● GIVEN RECORDS
........

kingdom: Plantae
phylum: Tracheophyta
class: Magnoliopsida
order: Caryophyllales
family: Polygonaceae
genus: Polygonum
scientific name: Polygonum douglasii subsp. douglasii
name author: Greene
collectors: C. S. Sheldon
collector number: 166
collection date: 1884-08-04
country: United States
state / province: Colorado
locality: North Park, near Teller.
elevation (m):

........

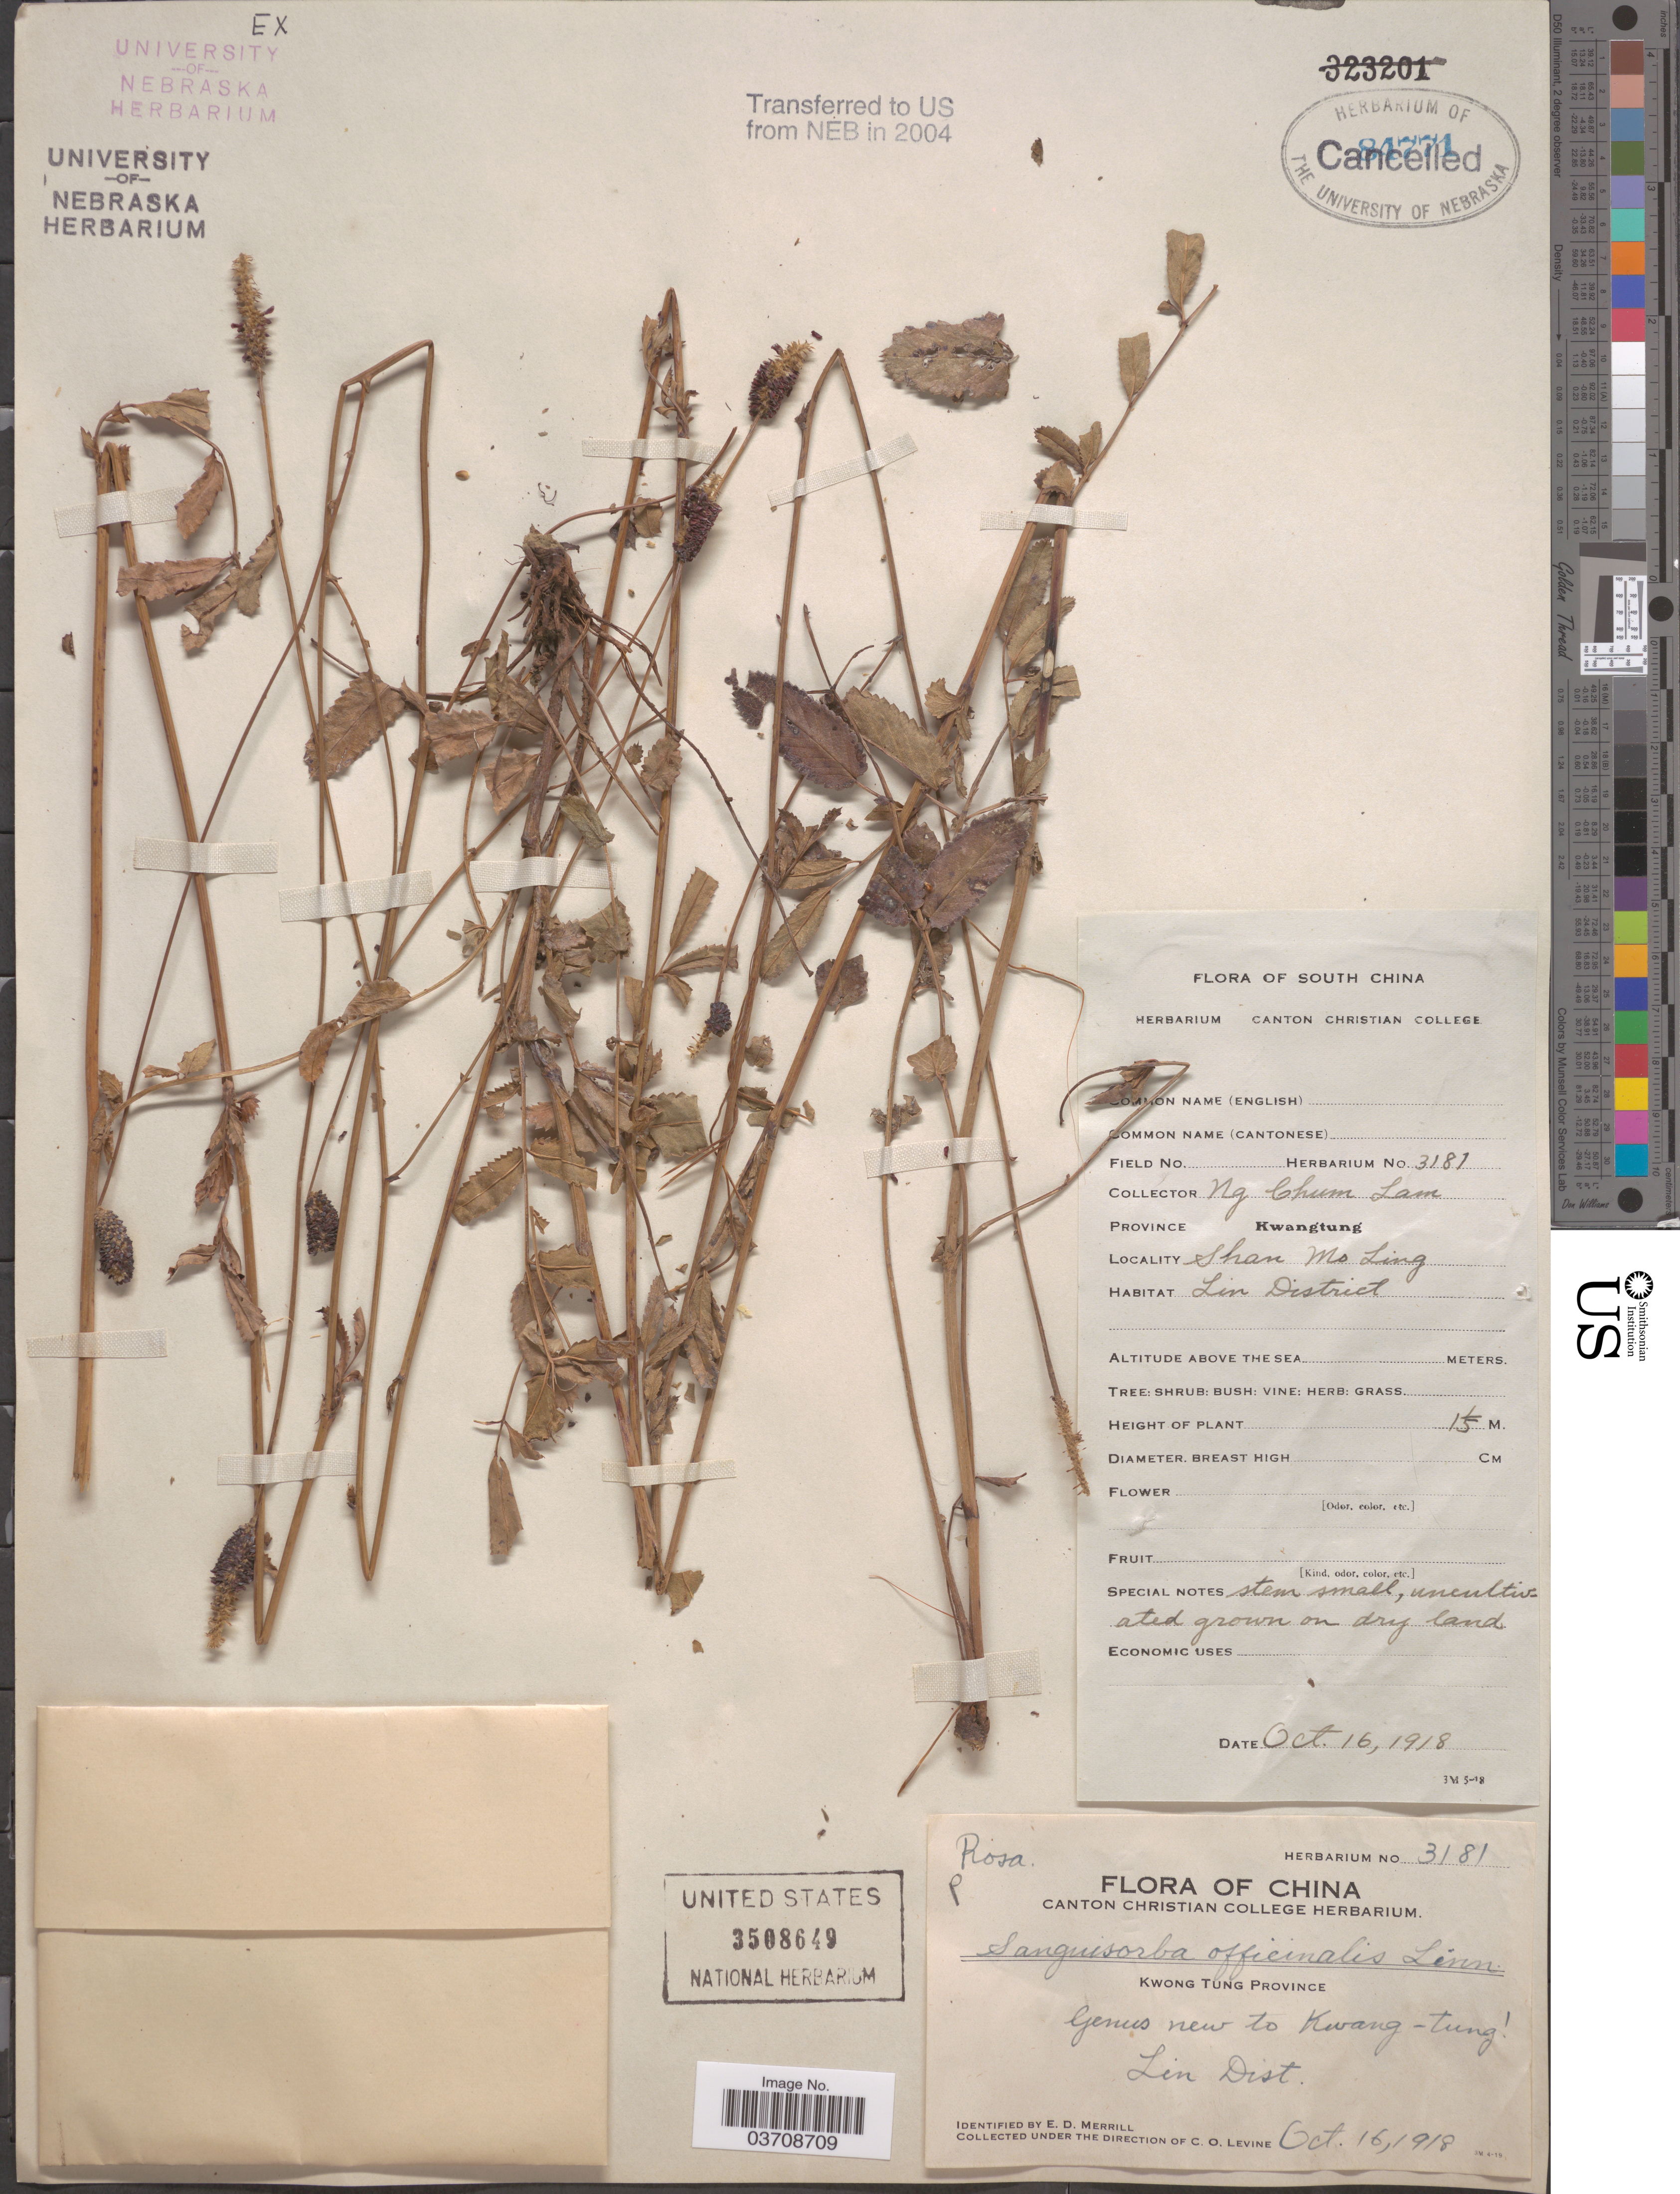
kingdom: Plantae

........

● WHAT YOU NEED TO DO
Output the items as a two-column CSV with the columns field and value, covering the part that opens with the line containing "class: Magnoliopsida" and closes with the line containing "locality: North Park, near Teller.". Put one item per row, with each field in double quotes and any line breaks replaced by spaces.

● COMPLETE OUTPUT
field,value
"class:","Magnoliopsida"
"order:","Caryophyllales"
"family:","Polygonaceae"
"genus:","Polygonum"
"scientific name:","Polygonum douglasii subsp. douglasii"
"name author:","Greene"
"collectors:","C. S. Sheldon"
"collector number:","166"
"collection date:","1884-08-04"
"country:","United States"
"state / province:","Colorado"
"locality:","North Park, near Teller."